*** TASK INPUT Section Begins ***

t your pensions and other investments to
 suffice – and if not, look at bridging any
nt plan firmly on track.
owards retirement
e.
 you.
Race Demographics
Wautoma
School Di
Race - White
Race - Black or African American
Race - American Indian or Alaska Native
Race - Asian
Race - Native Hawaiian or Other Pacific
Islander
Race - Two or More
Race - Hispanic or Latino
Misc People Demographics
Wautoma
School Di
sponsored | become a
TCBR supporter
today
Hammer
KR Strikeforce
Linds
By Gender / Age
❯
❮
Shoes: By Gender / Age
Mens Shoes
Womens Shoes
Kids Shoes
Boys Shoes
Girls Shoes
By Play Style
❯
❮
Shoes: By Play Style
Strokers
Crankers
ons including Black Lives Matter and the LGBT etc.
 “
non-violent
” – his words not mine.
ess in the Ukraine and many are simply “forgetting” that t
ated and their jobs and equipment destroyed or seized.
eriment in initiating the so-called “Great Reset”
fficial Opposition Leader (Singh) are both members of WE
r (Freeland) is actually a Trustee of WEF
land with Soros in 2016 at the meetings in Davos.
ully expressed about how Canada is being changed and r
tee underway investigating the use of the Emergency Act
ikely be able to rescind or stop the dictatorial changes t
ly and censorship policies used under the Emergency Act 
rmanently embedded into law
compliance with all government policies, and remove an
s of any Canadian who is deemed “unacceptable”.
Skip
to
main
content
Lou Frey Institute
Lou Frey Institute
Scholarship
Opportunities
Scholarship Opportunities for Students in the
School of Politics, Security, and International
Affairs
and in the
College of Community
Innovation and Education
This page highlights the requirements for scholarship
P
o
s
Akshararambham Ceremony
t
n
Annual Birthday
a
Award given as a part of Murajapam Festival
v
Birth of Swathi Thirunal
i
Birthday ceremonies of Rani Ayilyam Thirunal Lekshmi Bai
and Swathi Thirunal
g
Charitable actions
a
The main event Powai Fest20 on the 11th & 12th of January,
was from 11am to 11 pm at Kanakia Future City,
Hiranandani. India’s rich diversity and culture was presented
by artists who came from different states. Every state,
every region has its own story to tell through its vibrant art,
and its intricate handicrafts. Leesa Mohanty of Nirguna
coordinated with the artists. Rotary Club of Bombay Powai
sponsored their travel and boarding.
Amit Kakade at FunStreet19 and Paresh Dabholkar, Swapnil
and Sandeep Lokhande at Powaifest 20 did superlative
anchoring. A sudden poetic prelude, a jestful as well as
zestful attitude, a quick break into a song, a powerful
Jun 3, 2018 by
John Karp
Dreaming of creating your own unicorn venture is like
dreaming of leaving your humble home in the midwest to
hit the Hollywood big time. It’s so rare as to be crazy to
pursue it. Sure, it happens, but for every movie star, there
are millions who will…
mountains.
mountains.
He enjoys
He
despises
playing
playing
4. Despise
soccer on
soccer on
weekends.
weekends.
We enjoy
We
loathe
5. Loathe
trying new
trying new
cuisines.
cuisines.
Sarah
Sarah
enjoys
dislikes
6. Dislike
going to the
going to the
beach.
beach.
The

*** TASK INPUT Section Ends ***

*WHAT YOU ARE ASKED TO DO:*
Rewrite the stretch from the start of the rows through the line containing "Race - Hispanic or Latino", with "Race" changed to "Group" and nothing else altered.

*ANSWER SECTION:*
t your pensions and other investments to
 suffice – and if not, look at bridging any
nt plan firmly on track.
owards retirement
e.
 you.
Group Demographics
Wautoma
School Di
Group - White
Group - Black or African American
Group - American Indian or Alaska Native
Group - Asian
Group - Native Hawaiian or Other Pacific
Islander
Group - Two or More
Group - Hispanic or Latino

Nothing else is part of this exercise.